Task requirements:
Output the line that contains "nettidir yal aseggas" and every line after it to the end of the entries, with nothing added or left out.
+ + + + +
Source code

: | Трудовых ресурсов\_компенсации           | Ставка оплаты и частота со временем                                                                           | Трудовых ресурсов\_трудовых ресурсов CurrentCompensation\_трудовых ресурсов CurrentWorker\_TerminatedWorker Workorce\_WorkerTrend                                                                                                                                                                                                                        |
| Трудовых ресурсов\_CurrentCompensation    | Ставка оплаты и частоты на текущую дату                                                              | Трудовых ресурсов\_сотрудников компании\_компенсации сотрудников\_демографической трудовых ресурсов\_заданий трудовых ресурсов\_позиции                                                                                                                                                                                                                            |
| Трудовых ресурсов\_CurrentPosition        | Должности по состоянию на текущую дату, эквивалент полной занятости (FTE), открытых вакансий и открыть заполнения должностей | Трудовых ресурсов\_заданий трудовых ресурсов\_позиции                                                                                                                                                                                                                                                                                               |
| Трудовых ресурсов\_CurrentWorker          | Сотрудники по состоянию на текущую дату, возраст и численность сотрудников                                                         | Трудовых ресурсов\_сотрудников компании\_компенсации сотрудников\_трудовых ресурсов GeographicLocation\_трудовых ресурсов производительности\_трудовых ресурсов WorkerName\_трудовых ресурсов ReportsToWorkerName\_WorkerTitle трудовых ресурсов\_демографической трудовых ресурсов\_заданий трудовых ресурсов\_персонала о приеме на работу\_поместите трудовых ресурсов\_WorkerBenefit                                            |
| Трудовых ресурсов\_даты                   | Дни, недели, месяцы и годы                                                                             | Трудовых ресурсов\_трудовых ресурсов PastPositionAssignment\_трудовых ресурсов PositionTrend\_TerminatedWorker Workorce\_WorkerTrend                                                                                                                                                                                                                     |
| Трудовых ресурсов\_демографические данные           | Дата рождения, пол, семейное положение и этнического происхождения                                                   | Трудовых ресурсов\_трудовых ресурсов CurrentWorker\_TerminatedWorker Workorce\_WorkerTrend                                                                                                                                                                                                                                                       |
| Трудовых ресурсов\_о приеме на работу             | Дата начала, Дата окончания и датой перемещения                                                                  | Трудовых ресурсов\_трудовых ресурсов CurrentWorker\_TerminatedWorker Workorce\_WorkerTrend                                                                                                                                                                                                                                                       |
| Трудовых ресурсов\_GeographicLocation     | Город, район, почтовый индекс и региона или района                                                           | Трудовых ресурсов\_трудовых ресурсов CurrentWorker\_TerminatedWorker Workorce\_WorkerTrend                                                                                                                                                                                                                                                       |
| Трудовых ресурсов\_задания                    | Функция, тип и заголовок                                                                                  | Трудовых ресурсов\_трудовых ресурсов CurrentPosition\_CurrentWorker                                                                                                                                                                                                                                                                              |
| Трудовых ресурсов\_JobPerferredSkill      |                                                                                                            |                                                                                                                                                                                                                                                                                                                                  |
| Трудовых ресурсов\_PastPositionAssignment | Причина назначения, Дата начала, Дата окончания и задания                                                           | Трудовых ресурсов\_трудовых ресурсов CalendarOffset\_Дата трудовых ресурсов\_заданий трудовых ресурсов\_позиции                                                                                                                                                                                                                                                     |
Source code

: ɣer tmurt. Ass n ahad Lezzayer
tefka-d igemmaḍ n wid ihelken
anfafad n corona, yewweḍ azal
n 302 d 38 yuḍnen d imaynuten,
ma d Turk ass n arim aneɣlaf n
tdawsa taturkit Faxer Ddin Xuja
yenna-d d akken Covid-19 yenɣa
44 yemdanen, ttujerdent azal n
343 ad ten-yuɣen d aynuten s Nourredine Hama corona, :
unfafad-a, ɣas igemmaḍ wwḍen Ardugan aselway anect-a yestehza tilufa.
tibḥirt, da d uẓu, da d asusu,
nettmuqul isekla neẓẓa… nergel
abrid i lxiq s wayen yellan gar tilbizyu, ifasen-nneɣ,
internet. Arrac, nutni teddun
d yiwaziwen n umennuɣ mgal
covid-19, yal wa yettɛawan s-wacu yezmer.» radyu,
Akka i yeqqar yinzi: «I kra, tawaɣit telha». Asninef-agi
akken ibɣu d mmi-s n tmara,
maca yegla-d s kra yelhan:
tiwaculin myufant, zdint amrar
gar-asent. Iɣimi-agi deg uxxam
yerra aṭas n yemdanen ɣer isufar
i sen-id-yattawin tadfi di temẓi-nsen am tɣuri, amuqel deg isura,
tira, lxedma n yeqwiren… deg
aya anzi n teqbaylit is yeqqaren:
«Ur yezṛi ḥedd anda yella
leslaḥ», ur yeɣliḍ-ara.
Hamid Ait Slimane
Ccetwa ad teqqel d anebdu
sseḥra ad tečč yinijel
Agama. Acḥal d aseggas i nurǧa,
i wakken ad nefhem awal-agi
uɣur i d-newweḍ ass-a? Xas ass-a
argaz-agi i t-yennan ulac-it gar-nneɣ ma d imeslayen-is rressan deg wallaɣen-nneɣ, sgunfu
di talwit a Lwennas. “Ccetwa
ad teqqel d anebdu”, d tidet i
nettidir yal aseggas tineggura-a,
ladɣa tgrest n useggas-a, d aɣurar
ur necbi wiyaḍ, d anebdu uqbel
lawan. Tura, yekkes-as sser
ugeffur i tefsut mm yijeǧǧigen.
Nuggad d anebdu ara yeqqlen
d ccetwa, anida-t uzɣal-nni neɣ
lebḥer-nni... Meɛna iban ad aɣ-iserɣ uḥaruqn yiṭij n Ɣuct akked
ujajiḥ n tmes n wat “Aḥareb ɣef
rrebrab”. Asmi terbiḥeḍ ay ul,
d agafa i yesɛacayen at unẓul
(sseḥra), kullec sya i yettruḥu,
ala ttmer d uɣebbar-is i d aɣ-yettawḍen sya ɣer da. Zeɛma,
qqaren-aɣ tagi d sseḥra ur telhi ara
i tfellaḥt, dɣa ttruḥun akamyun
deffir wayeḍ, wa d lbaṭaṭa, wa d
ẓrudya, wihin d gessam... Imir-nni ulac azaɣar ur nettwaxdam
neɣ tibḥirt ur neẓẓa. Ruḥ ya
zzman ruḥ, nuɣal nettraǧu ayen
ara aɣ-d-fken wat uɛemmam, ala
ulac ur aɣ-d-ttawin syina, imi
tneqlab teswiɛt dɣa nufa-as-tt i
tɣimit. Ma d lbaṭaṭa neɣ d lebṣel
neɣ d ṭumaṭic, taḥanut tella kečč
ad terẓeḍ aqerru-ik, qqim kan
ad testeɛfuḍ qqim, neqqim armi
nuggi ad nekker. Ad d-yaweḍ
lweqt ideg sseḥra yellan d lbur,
+ + + + +
Solution:
nettidir yal aseggas tineggura-a,
ladɣa tgrest n useggas-a, d aɣurar
ur necbi wiyaḍ, d anebdu uqbel
lawan. Tura, yekkes-as sser
ugeffur i tefsut mm yijeǧǧigen.
Nuggad d anebdu ara yeqqlen
d ccetwa, anida-t uzɣal-nni neɣ
lebḥer-nni... Meɛna iban ad aɣ-iserɣ uḥaruqn yiṭij n Ɣuct akked
ujajiḥ n tmes n wat “Aḥareb ɣef
rrebrab”. Asmi terbiḥeḍ ay ul,
d agafa i yesɛacayen at unẓul
(sseḥra), kullec sya i yettruḥu,
ala ttmer d uɣebbar-is i d aɣ-yettawḍen sya ɣer da. Zeɛma,
qqaren-aɣ tagi d sseḥra ur telhi ara
i tfellaḥt, dɣa ttruḥun akamyun
deffir wayeḍ, wa d lbaṭaṭa, wa d
ẓrudya, wihin d gessam... Imir-nni ulac azaɣar ur nettwaxdam
neɣ tibḥirt ur neẓẓa. Ruḥ ya
zzman ruḥ, nuɣal nettraǧu ayen
ara aɣ-d-fken wat uɛemmam, ala
ulac ur aɣ-d-ttawin syina, imi
tneqlab teswiɛt dɣa nufa-as-tt i
tɣimit. Ma d lbaṭaṭa neɣ d lebṣel
neɣ d ṭumaṭic, taḥanut tella kečč
ad terẓeḍ aqerru-ik, qqim kan
ad testeɛfuḍ qqim, neqqim armi
nuggi ad nekker. Ad d-yaweḍ
lweqt ideg sseḥra yellan d lbur,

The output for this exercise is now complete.